The Chinese University of Hong Kong, Hong Kong, China.
Wellcome/EPSRC Centre for Interventional and Surgical Sciences (WEISS), University College London, London, UK.
Int J Comput Assist Radiol Surg. 2024 Jun;19(6):1013-1020. doi: 10.1007/s11548-024-03083-5. Epub 2024 Mar 8.
Depth estimation in robotic surgery is vital in 3D reconstruction, surgical navigation and augmented reality visualization. Although the foundation model exhibits outstanding performance in many vision tasks, including depth estimation (e.g., DINOv2), recent works observed its limitations in medical and surgical domain-specific applications. This work presents a low-ranked adaptation (LoRA) of the foundation model for surgical depth estimation.
We design a foundation model-based depth estimation method, referred to as Surgical-DINO, a low-rank adaptation of the DINOv2 for depth estimation in endoscopic surgery. We build LoRA layers and integrate them into DINO to adapt with surgery-specific domain knowledge instead of conventional fine-tuning. During training, we freeze the DINO image encoder, which shows excellent visual representation capacity, and only optimize the LoRA layers and depth decoder to integrate features from the surgical scene.
Our model is extensively validated on a MICCAI challenge dataset of SCARED, which is collected from da Vinci Xi endoscope surgery. We empirically show that Surgical-DINO significantly outperforms all the state-of-the-art models in endoscopic depth estimation tasks.
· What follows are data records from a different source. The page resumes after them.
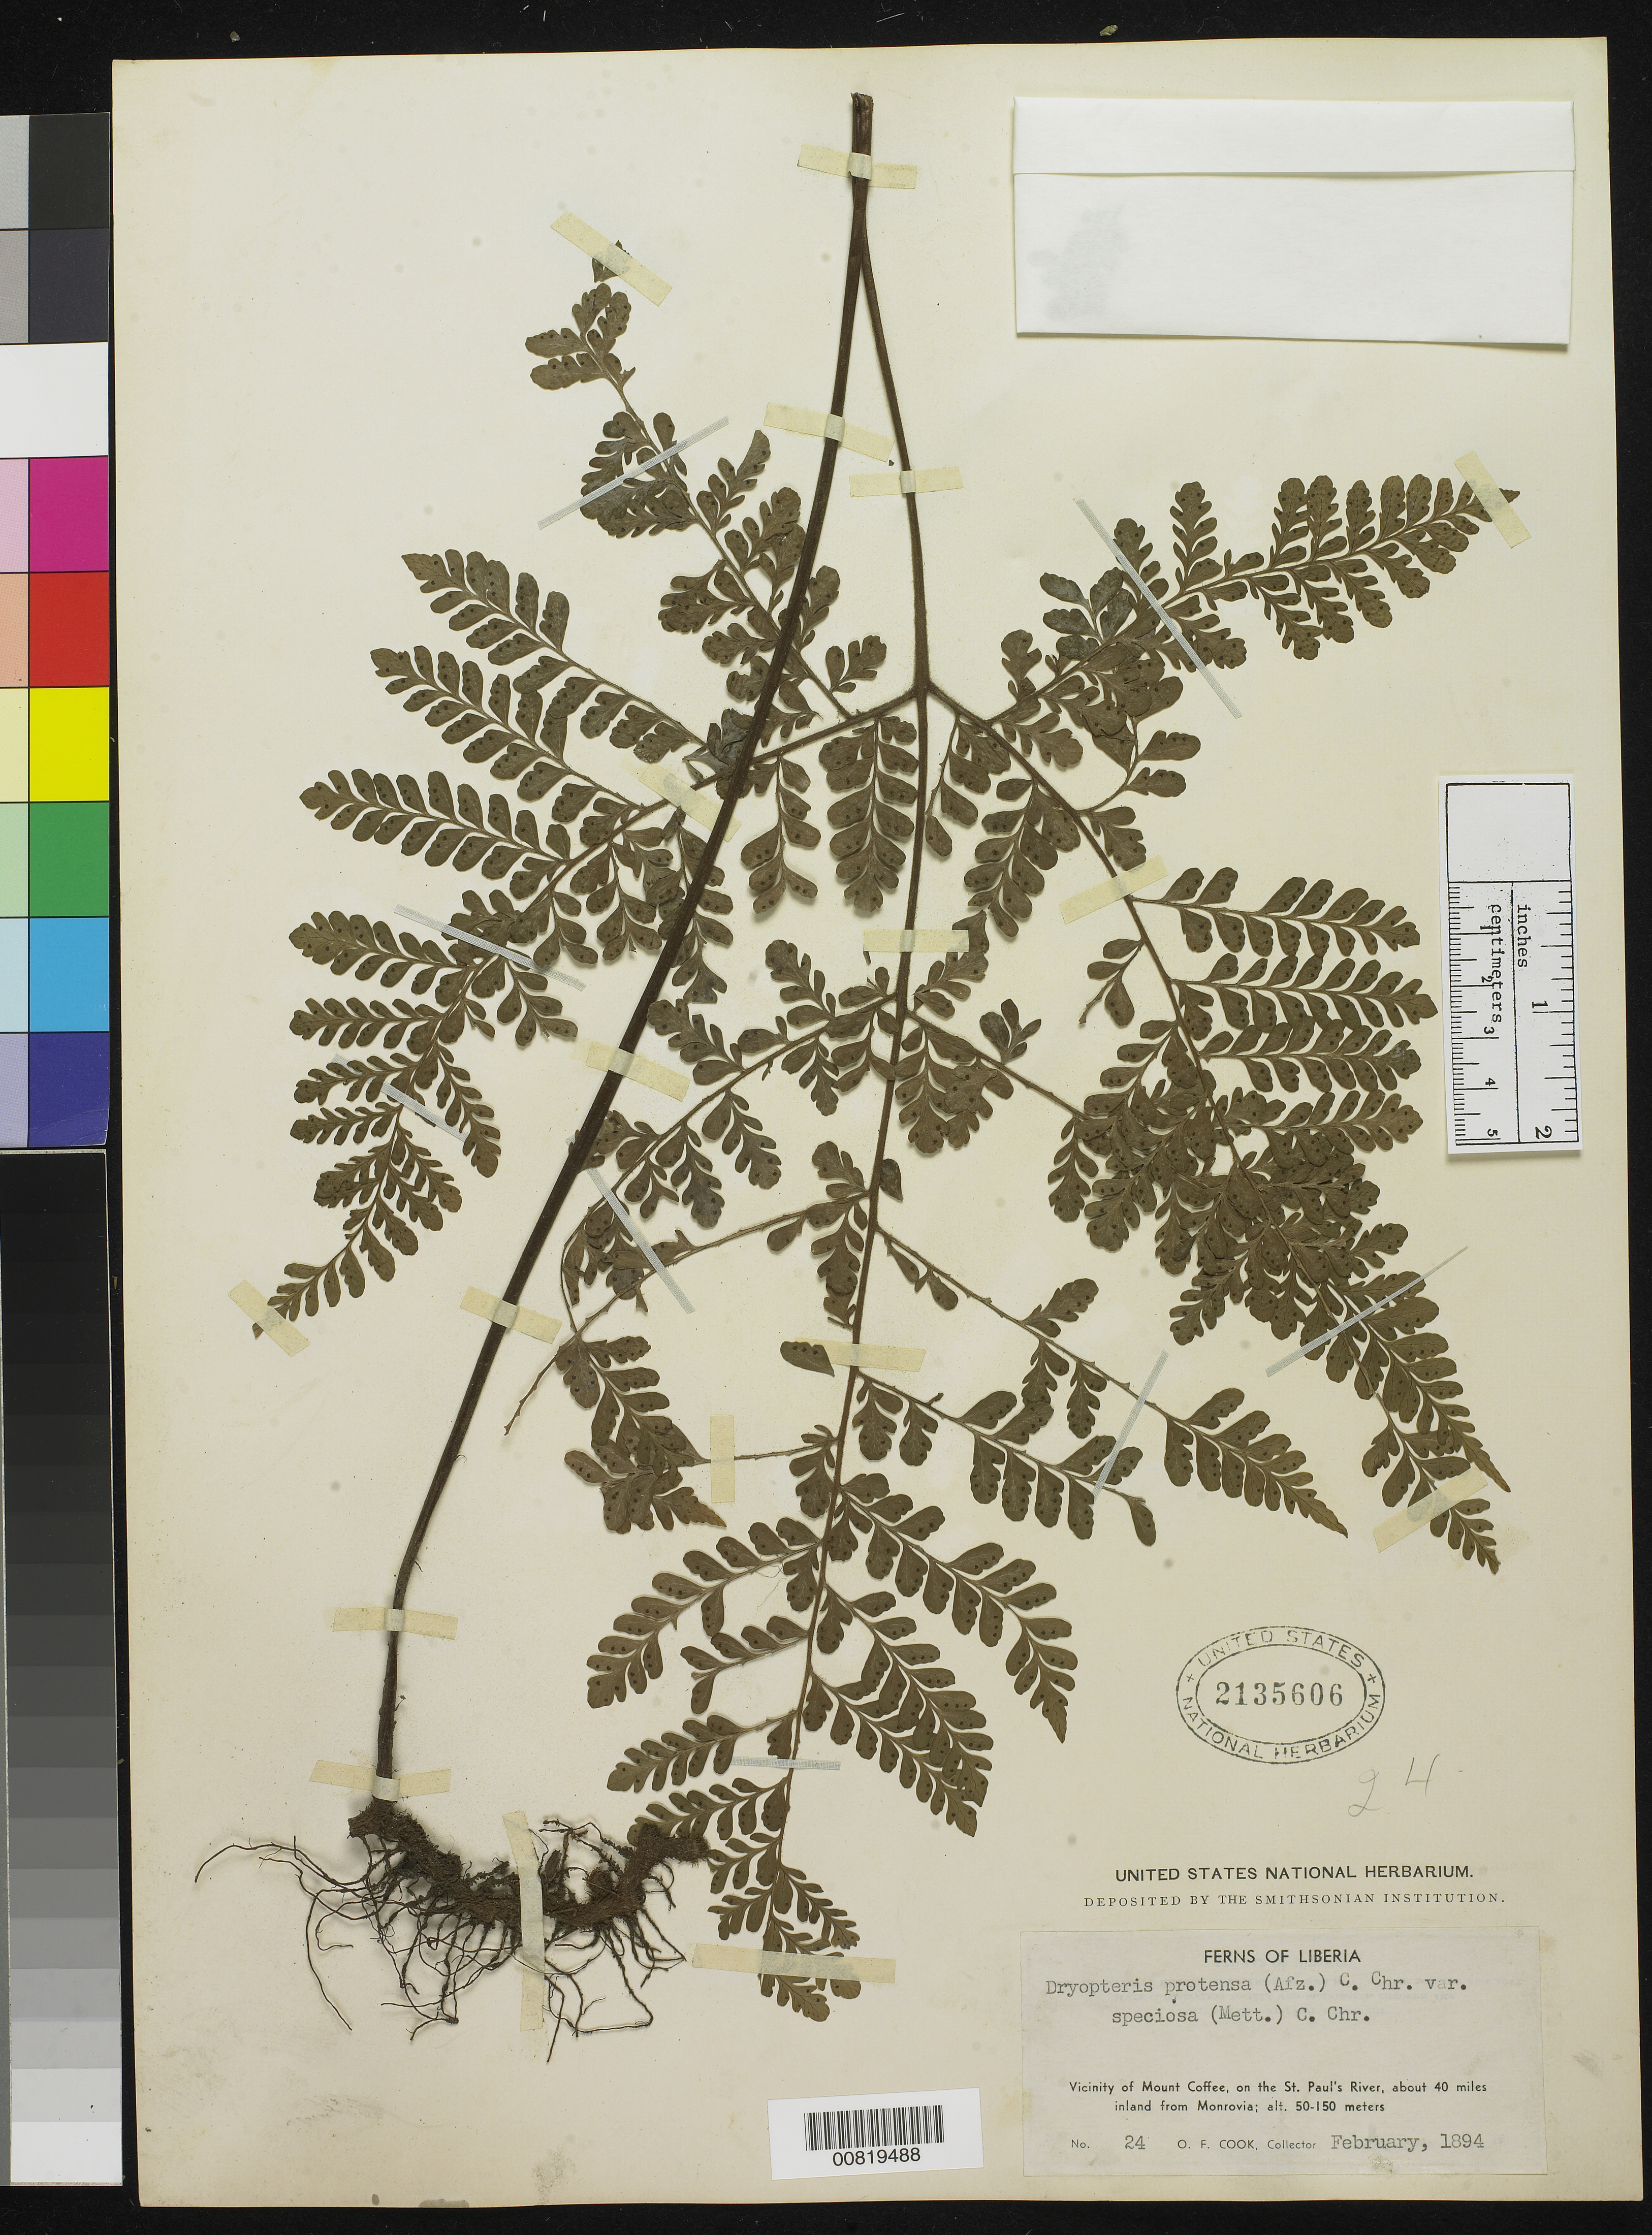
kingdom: Plantae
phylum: Tracheophyta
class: Polypodiopsida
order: Polypodiales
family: Tectariaceae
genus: Triplophyllum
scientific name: Triplophyllum speciosum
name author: (Mett. ex Kuhn)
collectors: O. F. Cook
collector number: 24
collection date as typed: Feb 1894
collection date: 1894-02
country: Liberia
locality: Vicinity of Mt. Coffee, on the St. Paul's River, about 40 miles inland from Monrovia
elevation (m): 50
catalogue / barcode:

The analysis with ablation studies has shown evidence of the remarkable effect of our LoRA layers and adaptation.
Surgical-DINO shed some light on the successful adaptation of the foundation models into the surgical domain for depth estimation. There is clear evidence in the results that zero-shot prediction on pre-trained weights in computer vision datasets or naive fine-tuning is not sufficient to use the foundation model in the surgical domain directly.
机器人手术中的深度估计对于 3D 重建、手术导航和增强现实可视化至关重要。虽然基础模型在许多视觉任务中表现出色,包括深度估计(例如 DINOv2),但最近的研究发现其在医学和外科领域特定应用中的局限性。本研究提出了一种针对外科深度估计的基础模型低秩自适应(LoRA)方法。
我们设计了一种基于基础模型的深度估计方法,称为 Surgical-DINO,这是 DINOv2 的低秩自适应方法,用于内窥镜手术中的深度估计。我们构建了 LoRA 层并将其集成到 DINO 中,以适应手术特定领域的知识,而不是传统的微调。在训练过程中,我们冻结 DINO 图像编码器,该编码器具有出色的视觉表示能力,仅优化 LoRA 层和深度解码器,以整合来自手术场景的特征。
我们的模型在 MICCAI 挑战数据集 SCARED 上进行了广泛验证,该数据集是从达芬奇 Xi 内窥镜手术中收集的。我们的实证研究表明,Surgical-DINO 在内窥镜深度估计任务中显著优于所有最先进的模型。通过消融研究的分析,证明了我们的 LoRA 层和自适应的显著效果。
Surgical-DINO 为基础模型成功适应外科领域的深度估计提供了一些启示。研究结果清楚地表明,在计算机视觉数据集上使用预训练权重进行零样本预测或简单的微调不足以直接将基础模型用于外科领域。